According to the complaint, Latthivongskorn said he was robbed at gunpoint while an undergraduate at UC-Berkeley, but did not report the crime out of fear of deportation. Before DACA was announced, he was initially turned down from several medical schools because “no medical school would invest their resources in training someone who might not be able to stay in the United States,” the complaint reads.

The lawsuit’s other plaintiffs include two middle school teachers who work with at-risk youth, a formerly homeless attorney, a Ph.D. candidate in clinical psychology, and a law student. Harvard Law professor Laurence H. Tribe ’62 is on the legal team providing the Dreamers pro bono counsel.

Since the inception of the policy in 2012, DACA has granted renewable, temporary work permits to over 850,000 undocumented immigrants who arrived in the United States as children. On September 5, Attorney General Jeff Sessions announced that the federal administration will end the program in six months.
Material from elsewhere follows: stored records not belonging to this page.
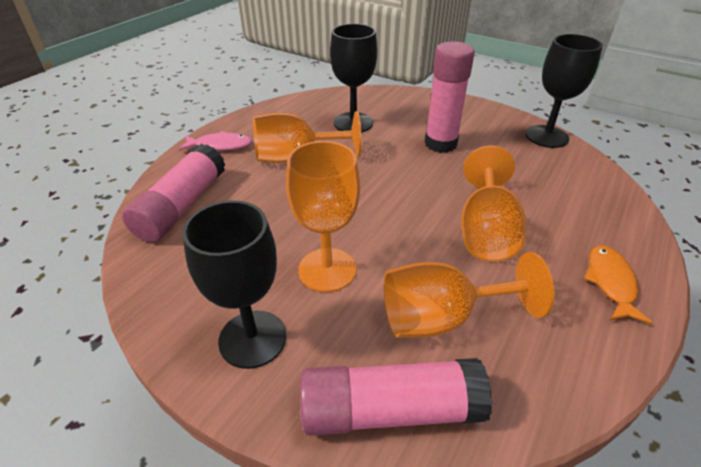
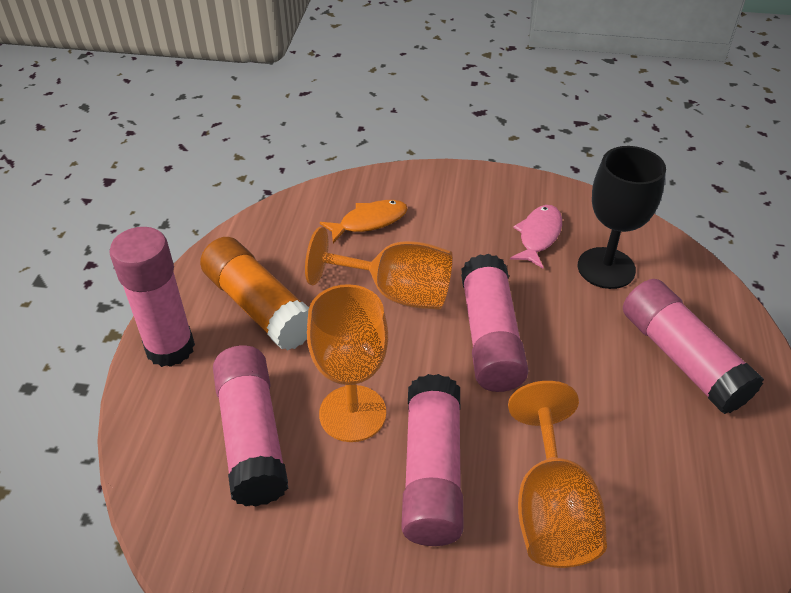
black goblet: 3 -> 1
orange glue stick: 0 -> 1
orange goblet: 4 -> 3
pink glue stick: 3 -> 5

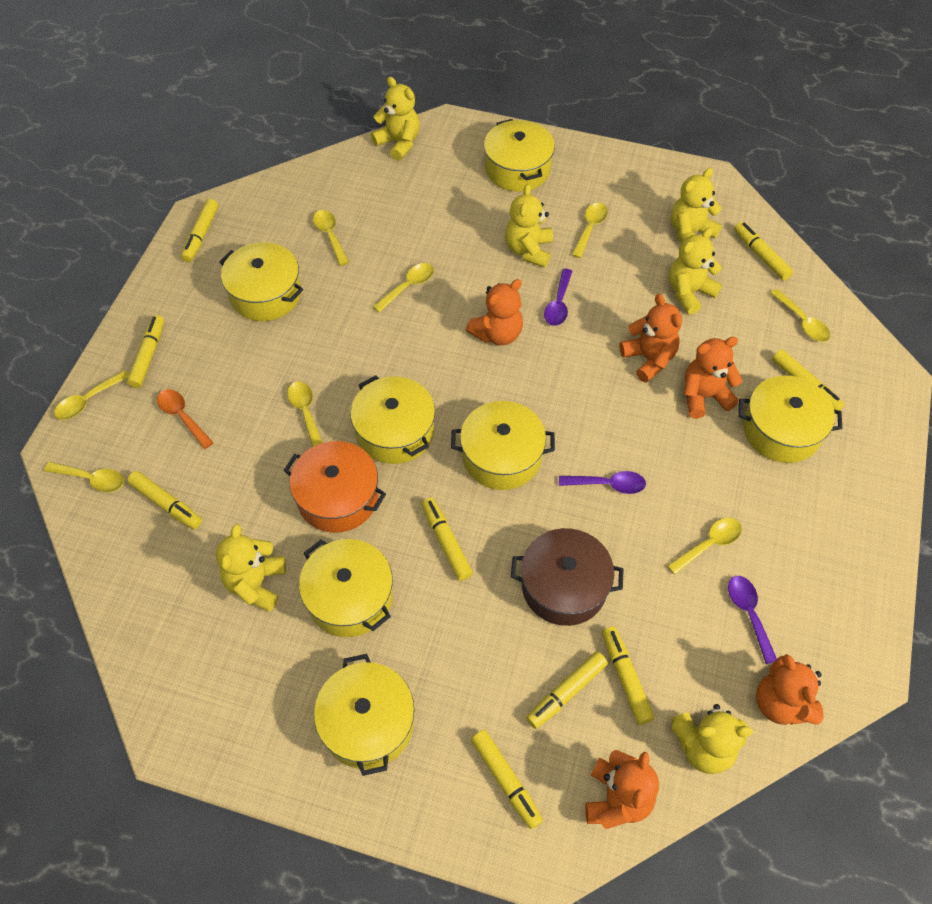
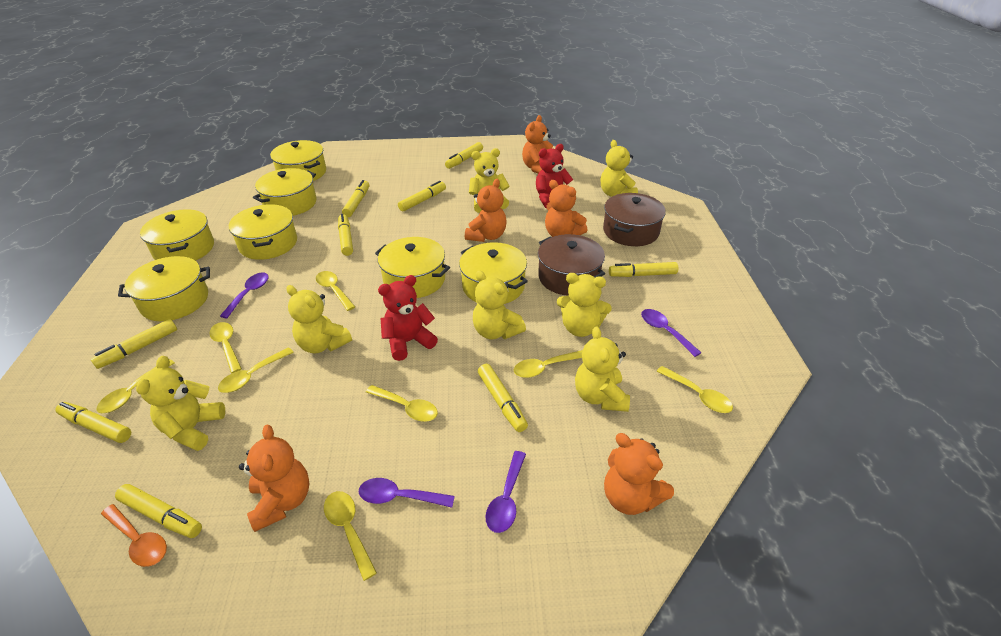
brown pot: 1 -> 2
orange pot: 1 -> 0
purple spoon: 3 -> 4
red teddy bear: 0 -> 2
yellow teddy bear: 6 -> 7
The decision prompted widespread condemnation from Harvard students, faculty, and administrators. Shortly after Sessions’ announcement, University President Drew G. Faust wrote an email to Harvard affiliates that “this cruel policy recognizes neither justice nor mercy.”

Later that day, hundreds of Harvard affiliates and Cambridge residents gathered at Memorial Church in protest of the proposed end to DACA. Two days later, 31 professors from Harvard and other Boston-area universities were arrested for blocking traffic on Mass Ave. in protest of the federal government’s decision.